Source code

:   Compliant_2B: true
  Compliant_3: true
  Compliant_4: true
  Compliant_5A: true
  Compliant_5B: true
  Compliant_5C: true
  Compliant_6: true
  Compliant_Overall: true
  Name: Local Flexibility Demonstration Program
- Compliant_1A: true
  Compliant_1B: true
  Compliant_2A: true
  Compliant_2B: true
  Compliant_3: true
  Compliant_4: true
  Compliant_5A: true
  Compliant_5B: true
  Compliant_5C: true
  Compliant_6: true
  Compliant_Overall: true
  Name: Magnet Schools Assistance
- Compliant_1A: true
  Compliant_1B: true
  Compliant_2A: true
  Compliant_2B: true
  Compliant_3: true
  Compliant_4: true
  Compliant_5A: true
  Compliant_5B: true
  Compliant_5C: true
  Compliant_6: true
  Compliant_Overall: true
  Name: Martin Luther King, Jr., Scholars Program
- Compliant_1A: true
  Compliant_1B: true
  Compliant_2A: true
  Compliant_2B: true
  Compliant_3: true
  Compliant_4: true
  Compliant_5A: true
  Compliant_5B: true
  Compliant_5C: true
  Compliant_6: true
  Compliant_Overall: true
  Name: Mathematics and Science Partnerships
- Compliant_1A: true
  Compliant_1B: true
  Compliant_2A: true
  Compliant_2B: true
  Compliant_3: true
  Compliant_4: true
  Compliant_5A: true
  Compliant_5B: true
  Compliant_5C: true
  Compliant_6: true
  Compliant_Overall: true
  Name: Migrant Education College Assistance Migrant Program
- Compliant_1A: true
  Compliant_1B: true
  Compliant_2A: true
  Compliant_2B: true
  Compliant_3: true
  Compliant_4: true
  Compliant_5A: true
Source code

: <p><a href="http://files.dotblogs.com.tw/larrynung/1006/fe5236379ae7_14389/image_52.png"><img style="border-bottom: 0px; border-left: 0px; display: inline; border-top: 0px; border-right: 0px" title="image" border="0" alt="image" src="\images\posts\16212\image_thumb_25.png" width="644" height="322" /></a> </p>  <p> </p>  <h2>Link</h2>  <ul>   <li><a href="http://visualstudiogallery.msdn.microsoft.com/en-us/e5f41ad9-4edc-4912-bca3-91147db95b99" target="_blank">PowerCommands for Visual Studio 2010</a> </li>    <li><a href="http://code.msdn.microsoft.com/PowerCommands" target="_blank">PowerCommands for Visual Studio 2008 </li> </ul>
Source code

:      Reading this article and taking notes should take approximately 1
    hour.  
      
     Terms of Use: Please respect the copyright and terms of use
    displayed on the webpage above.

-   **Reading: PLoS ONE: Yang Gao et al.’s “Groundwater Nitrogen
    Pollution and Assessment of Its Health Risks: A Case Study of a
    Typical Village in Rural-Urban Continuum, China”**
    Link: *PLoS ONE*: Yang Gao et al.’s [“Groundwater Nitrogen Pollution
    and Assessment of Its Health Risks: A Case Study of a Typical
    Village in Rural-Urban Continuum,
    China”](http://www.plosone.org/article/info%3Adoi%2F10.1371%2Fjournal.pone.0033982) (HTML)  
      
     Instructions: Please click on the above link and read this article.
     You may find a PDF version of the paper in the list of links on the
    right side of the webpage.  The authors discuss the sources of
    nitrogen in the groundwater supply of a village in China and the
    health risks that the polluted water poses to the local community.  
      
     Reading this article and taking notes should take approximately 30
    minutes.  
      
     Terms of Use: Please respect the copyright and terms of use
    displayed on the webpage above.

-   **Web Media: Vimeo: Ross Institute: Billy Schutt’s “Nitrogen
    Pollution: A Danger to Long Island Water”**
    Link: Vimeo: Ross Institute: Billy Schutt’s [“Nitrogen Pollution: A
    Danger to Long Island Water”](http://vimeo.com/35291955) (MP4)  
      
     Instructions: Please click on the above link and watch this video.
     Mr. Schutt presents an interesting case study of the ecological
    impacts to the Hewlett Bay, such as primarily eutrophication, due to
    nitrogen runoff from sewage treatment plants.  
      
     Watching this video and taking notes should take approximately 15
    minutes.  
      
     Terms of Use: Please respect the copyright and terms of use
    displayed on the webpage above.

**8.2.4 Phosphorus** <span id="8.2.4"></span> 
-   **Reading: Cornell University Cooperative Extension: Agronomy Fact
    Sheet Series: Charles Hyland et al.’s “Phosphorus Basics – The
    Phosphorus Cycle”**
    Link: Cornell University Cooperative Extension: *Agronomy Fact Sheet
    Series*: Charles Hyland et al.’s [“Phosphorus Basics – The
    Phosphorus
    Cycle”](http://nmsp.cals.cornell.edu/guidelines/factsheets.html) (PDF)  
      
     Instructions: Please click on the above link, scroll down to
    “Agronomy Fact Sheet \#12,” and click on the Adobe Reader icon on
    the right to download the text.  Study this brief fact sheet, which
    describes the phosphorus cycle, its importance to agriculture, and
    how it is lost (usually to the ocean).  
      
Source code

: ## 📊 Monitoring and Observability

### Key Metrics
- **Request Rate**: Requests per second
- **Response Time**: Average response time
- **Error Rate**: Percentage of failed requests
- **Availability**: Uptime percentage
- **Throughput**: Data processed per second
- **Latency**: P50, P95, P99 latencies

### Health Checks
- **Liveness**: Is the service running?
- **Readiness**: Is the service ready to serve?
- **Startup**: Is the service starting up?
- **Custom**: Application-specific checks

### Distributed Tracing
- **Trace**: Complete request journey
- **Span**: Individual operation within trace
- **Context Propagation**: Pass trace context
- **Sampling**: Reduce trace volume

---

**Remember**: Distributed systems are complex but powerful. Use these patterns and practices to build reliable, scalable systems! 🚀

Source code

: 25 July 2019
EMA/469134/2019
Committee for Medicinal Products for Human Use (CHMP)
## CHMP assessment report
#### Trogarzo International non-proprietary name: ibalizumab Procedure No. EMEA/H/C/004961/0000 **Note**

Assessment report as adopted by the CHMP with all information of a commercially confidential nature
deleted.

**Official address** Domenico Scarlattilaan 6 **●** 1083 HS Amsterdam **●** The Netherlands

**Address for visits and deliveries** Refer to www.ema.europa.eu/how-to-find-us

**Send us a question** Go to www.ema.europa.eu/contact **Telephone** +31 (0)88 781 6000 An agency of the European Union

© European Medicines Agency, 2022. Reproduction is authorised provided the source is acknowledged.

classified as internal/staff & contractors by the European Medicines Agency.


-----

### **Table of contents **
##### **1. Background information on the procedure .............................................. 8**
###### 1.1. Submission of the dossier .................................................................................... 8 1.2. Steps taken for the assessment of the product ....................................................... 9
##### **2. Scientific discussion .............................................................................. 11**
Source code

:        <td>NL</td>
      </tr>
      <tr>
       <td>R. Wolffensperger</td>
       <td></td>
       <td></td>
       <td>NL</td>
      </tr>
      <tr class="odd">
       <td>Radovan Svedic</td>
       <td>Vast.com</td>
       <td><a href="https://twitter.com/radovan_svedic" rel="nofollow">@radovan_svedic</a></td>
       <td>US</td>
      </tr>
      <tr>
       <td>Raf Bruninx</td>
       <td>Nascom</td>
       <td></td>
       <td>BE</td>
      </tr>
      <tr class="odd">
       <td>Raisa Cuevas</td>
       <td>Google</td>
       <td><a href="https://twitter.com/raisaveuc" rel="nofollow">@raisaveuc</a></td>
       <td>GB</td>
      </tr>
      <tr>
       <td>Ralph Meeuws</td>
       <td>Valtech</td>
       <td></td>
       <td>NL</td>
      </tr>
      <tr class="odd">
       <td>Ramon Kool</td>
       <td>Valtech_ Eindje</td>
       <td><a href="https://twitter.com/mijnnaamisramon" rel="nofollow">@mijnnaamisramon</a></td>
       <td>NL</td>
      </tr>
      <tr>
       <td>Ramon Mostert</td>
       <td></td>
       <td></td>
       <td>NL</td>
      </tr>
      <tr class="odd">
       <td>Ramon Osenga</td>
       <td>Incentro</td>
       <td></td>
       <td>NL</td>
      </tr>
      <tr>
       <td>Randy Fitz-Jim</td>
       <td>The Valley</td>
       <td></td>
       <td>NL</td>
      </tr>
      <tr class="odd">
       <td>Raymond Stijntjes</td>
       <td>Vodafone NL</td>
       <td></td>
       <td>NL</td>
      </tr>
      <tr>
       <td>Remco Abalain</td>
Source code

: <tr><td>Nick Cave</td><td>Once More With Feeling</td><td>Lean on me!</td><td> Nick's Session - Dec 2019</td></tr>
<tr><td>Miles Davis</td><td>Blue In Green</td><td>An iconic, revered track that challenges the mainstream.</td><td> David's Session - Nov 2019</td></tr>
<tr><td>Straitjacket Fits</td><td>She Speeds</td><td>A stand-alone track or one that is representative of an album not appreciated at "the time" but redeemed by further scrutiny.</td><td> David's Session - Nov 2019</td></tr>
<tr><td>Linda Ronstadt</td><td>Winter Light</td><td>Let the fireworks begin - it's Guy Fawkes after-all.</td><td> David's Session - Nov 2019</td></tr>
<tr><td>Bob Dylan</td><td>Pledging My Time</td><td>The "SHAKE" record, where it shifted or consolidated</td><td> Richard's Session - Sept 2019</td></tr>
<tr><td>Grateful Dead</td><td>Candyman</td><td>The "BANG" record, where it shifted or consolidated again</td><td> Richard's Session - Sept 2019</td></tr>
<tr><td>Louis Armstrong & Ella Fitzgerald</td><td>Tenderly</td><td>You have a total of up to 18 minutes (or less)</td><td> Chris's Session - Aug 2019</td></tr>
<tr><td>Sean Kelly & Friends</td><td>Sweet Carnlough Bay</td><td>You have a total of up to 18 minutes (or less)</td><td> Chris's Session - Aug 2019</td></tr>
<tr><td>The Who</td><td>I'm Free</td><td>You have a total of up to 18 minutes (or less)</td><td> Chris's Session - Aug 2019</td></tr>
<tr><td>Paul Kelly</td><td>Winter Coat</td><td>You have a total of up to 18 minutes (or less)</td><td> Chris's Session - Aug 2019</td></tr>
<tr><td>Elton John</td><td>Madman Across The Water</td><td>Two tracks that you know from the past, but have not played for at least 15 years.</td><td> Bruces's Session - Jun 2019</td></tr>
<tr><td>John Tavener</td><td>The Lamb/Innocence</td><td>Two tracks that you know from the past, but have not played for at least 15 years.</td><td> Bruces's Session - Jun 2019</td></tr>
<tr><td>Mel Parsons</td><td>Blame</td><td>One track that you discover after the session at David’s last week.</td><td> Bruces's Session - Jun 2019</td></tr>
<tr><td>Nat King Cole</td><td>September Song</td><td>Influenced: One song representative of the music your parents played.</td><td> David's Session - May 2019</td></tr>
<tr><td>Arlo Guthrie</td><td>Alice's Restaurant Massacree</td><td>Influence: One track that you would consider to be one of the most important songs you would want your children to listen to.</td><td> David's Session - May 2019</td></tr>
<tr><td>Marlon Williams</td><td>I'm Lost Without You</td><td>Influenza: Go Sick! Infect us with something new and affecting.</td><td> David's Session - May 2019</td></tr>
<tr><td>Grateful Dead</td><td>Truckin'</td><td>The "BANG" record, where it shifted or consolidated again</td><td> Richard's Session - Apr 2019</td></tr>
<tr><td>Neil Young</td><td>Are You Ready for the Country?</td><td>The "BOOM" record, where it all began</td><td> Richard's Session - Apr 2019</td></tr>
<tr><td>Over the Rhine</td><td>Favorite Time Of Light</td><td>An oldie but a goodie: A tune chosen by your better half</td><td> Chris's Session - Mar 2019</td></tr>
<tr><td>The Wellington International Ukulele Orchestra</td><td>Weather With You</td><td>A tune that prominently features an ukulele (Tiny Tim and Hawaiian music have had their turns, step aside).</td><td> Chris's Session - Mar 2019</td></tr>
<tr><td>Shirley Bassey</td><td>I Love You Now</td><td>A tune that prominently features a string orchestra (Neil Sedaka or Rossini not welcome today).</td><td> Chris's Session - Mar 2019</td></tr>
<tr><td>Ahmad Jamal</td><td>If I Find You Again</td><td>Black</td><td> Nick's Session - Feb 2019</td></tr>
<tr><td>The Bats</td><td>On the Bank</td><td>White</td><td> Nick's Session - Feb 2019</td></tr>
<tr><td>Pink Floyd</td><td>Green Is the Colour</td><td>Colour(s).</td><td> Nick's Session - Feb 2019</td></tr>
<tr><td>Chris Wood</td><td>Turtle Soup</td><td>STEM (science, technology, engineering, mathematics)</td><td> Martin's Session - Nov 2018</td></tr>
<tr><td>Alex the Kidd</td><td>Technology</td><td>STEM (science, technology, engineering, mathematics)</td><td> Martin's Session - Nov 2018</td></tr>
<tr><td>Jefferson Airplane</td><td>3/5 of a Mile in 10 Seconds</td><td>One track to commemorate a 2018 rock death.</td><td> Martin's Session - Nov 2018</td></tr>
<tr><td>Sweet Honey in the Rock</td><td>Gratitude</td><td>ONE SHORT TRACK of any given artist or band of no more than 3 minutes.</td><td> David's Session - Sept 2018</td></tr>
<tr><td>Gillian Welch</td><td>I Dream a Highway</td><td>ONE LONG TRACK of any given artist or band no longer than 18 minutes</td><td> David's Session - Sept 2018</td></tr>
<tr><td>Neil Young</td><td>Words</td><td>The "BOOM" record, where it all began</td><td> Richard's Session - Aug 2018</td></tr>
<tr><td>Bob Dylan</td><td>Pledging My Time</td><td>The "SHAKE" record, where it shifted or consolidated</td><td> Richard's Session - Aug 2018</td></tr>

======

◆ Problem details
In the listing, find every line with the word "Hyland" and state how many there are, nothing more.

◆ Exercise output
2